QUOTED TEXT
===

How to remove this antisiphon valve?
 
1 Attachment(s)
Is there a way to remove this? The valve is completely broke and no water actually makes it into the hose. It looks like the whole thing might unscrew, but I don't know and don't want to force it.

Attachment 70682

Thx

Clutchcargo 05-11-2013 01:47 PM

Not to insult you, but you did try pliers, right? And yes it does unscrew.

sparky472 05-11-2013 02:40 PM

Quote:

Originally Posted by Clutchcargo
Not to insult you, but you did try pliers, right? And yes it does unscrew.

I did but it's pretty tight and the pipe itself has a lot of give, so as I said, I'm hesitant to force it and risk damaging the pipe inside the wall. Need some way to loosen the threads

joecaption 05-11-2013 03:08 PM

Some have a scew on the side of them that has to be loosened.
Sure your turning it the right way, it's upside down so it needs to be turned counter clockwise.

joed 05-11-2013 03:24 PM

Quote:

Originally Posted by joecaption (Post 1177162)
Some have a scew on the side of them that has to be loosened.

I think you are correct. If you look closely there appears to be a set screw right above the G of GASH.

ben's plumbing 05-11-2013 04:42 PM

you could use 2- wrenches one to hold the male adapter comming out of house the other to remove whole faucet and replace....turn off water 1 st:thumbsup: ben sr

sparky472 05-11-2013 04:44 PM

Quote:

Originally Posted by joed

I think you are correct. If you look closely there appears to be a set screw right above the G of GASH.

Set screw isn't going anywhere. It's broken off and rusted through what little bit is protruding. I think I can remove the entire valve - if I can loosen up the threads.

TheEplumber 05-11-2013 04:55 PM

Replace the valve or drill out the tamer resistant set screw- the screw head is designed to snap off when installing the aftermarket VB.

===

Stored data entries:
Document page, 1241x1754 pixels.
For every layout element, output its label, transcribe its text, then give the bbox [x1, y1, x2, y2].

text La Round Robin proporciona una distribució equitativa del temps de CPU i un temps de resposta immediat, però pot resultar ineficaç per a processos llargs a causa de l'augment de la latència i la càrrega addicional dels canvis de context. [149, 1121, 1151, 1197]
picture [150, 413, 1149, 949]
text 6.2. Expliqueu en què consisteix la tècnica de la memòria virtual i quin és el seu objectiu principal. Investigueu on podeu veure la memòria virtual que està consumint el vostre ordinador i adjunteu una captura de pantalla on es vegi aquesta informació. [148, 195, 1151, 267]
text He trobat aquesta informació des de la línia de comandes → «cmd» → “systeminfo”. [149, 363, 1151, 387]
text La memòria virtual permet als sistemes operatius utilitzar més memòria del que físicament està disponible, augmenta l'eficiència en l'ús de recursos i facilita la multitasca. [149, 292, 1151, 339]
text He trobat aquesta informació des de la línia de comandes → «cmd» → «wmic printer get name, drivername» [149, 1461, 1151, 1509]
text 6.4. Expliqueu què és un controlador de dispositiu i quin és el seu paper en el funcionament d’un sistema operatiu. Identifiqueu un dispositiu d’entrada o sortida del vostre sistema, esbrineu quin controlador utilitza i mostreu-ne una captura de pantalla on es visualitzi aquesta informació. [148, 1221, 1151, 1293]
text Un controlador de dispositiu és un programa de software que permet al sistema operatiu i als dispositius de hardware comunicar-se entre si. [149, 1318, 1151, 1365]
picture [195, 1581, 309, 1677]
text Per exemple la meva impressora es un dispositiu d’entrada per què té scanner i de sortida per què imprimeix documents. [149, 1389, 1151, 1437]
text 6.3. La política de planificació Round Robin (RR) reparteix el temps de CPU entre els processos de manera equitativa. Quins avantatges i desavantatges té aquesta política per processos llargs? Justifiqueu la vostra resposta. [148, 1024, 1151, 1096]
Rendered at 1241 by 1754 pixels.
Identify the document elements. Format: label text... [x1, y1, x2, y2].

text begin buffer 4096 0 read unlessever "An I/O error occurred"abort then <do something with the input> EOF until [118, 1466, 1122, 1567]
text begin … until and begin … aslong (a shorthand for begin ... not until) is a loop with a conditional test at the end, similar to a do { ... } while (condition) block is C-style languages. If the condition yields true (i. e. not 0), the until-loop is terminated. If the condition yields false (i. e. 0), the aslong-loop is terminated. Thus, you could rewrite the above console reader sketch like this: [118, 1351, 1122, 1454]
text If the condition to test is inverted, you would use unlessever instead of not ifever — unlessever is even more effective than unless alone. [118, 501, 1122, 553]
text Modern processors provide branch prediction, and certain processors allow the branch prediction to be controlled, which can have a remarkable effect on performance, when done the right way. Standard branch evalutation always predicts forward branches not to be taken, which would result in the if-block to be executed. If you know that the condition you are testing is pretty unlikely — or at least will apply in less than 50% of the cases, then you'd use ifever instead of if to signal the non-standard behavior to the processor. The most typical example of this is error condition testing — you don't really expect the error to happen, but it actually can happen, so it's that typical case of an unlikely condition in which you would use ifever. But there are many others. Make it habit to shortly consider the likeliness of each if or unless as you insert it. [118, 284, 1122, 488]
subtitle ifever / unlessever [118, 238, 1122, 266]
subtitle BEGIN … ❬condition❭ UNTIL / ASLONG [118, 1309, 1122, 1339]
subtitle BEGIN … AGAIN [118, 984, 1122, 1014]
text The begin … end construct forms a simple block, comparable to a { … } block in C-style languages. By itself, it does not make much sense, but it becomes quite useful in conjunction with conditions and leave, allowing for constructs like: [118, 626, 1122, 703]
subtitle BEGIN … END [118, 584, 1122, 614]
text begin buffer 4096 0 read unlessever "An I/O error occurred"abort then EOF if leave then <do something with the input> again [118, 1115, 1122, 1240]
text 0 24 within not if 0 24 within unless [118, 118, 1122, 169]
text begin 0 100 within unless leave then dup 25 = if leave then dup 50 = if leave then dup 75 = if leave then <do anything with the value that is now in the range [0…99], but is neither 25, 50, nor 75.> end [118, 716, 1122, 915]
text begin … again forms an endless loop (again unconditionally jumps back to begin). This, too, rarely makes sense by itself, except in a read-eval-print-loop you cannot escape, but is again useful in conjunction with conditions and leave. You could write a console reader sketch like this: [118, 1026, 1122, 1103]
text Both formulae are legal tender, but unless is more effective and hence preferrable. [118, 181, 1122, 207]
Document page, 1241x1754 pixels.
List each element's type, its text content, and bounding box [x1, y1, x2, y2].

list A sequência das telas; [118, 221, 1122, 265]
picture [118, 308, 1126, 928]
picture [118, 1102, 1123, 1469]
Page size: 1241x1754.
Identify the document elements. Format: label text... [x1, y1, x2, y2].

===

EXERCISE INSTRUCTIONS
In the antisiphon valve thread, which direction does one reply say the valve must be turned, given that it is upside down? The listing has no connection to the antisiphon valve thread.

RESULT OF THE TASK
Counter clockwise.